Up until a few weeks ago, The Joy Formidable had been one of those bands I had heard of but never actually heard. After falling in love with their debut album ‘The Big Roar’, I knew that seeing them live was a must and luckily they were just starting a UK tour in promotion of the record.
Arriving at King Tuts, my expectations were already pretty high but as the lights went down and the intro to ‘The Everchanging Spectrum Of A Lie’ began, it was clear that my expectations were actually pretty low in comparison to what was to come.
The band were greeted warmly by the crowd as they took to the stage and vocalist Ritzy returned the favour blowing kisses and waving before picking up her guitar and breaking into the opener properly, the first song of what was to be a mind-blowing set. The band soared through songs from their debut including ‘The Magnifying Glass’, ‘Austere’ and the sensational ‘Buoy’ and also stuck in some tracks from their old E.P such as ‘The Last Drop’.
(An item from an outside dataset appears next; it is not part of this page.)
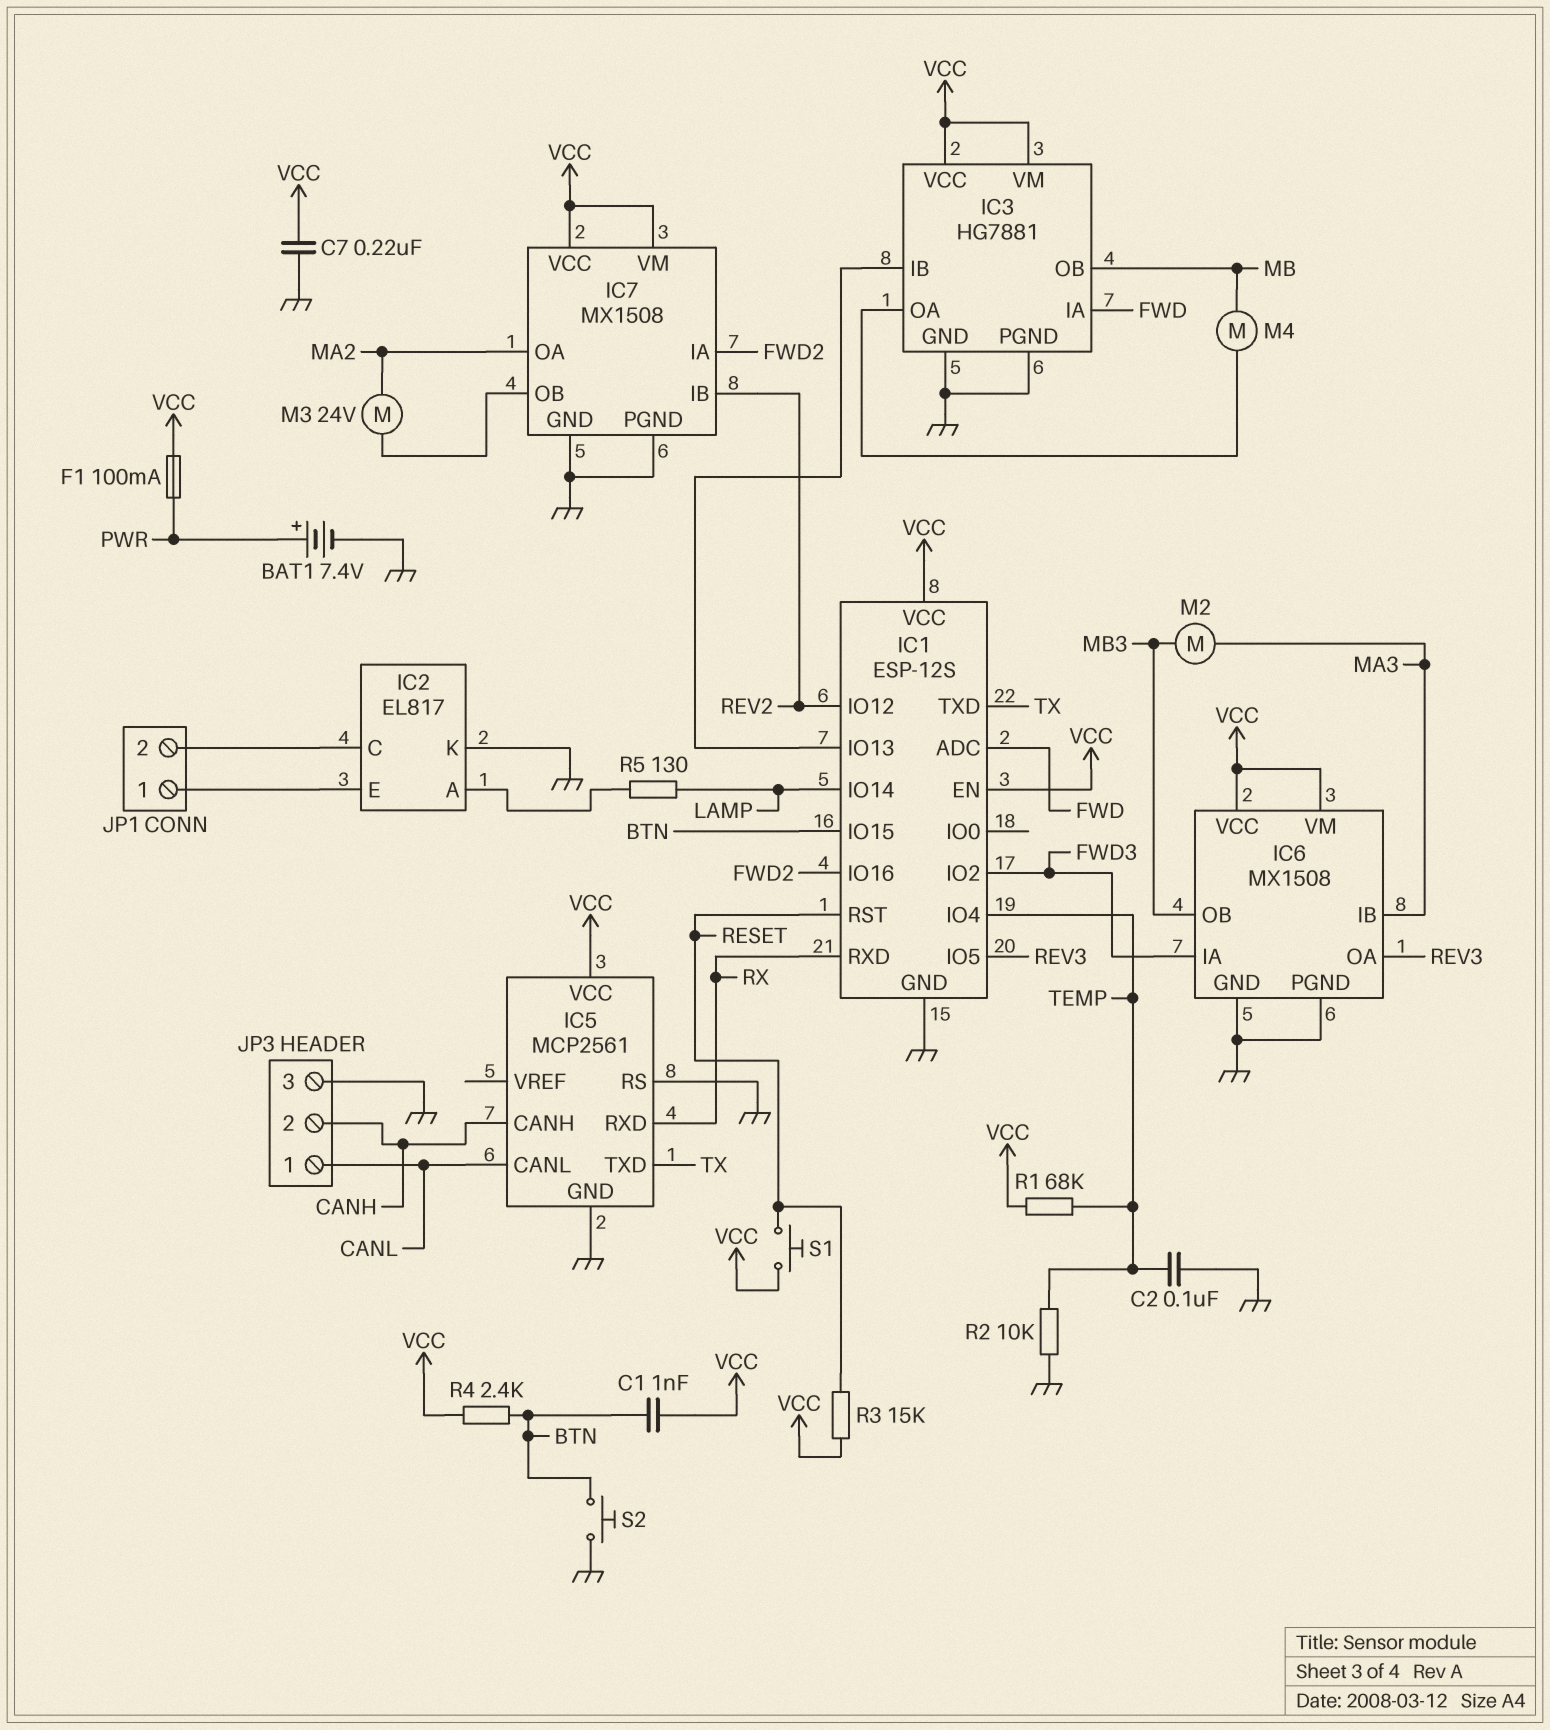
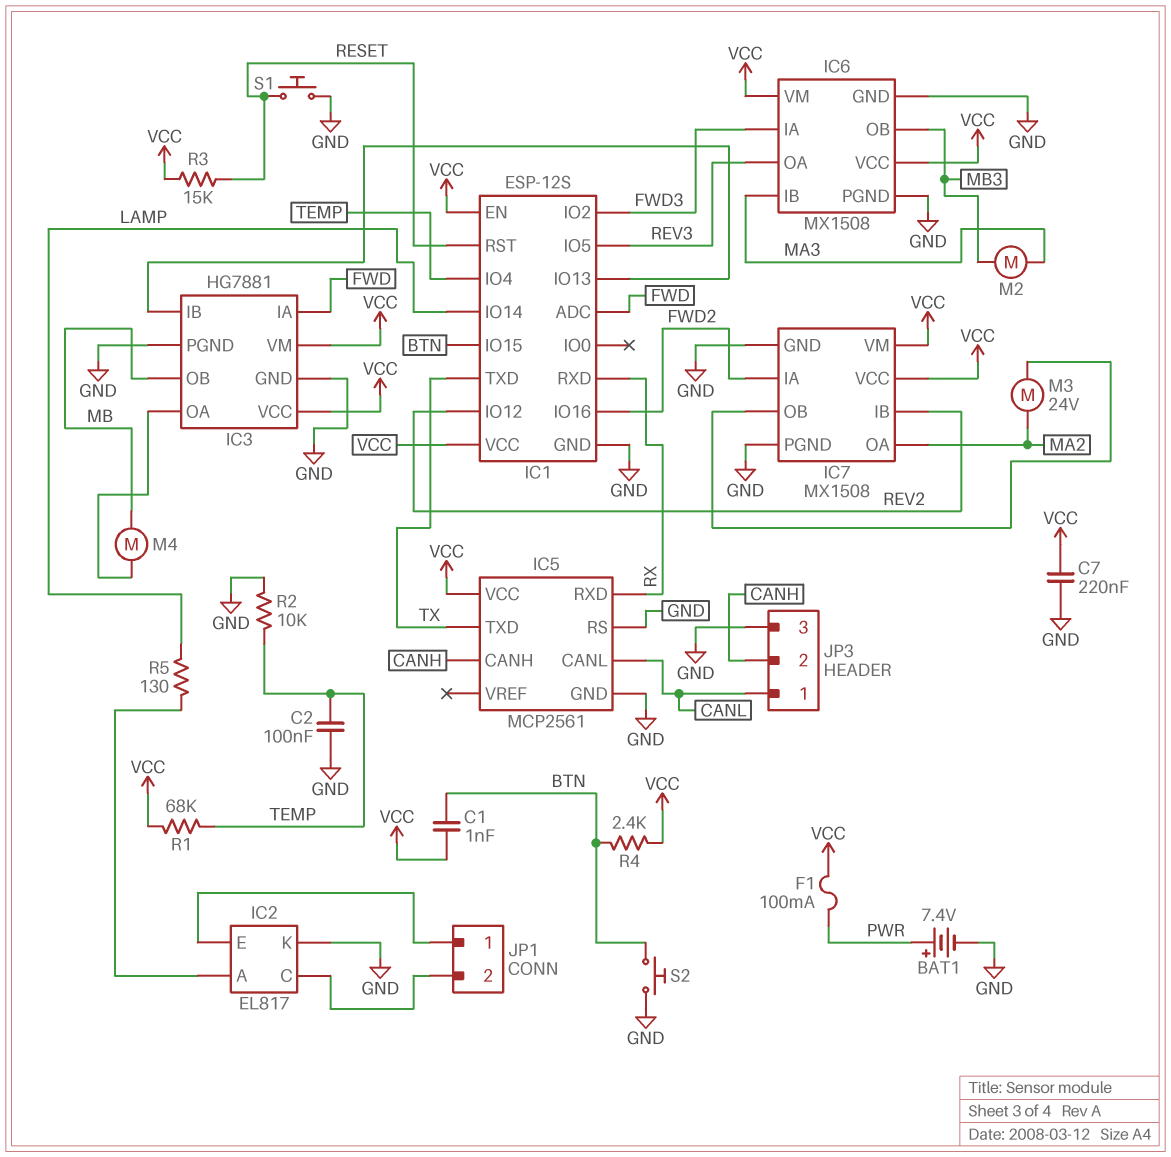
S1: button (RESET, VCC) -> button (GND, RESET)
What really made the gig special, of course, was Ritzy’s amazing stage presence. She’s such a proper little rocker and was all over the stage shredding her axe, scanning the crowd with a serious stare one moment and randomly laughing to herself the next. The interaction between all three members was great to watch, there was a real feeling of friendship and enjoyment for what they do and the massive sound exuded from this three-piece throughout the set was truly outstanding, from the roaring and screeching of Ritzy’s guitar, to the pounding of Rhydian’s bass and Matt’s thundering drums.
The set was brought to a climatic end with ‘Whirring’. Leading straight on from ‘9669’, the song itself lasted around two and a half minutes before the band broke into an explosive outro which lasted the best part of four minutes. I stood in awe as I watched Ritzy and Rhydian sprawled on the floor, fiddling with their effects pedals, trying to create as much sound as humanly possible before leaving the stage with feedback still booming from the PAs. If you like bands who push the boundaries of playing small venues, do far much more than just churn out tracks identical to their studio recordings and pretty much leave your brain the equivalent of scrambled egg, you need to see these guys.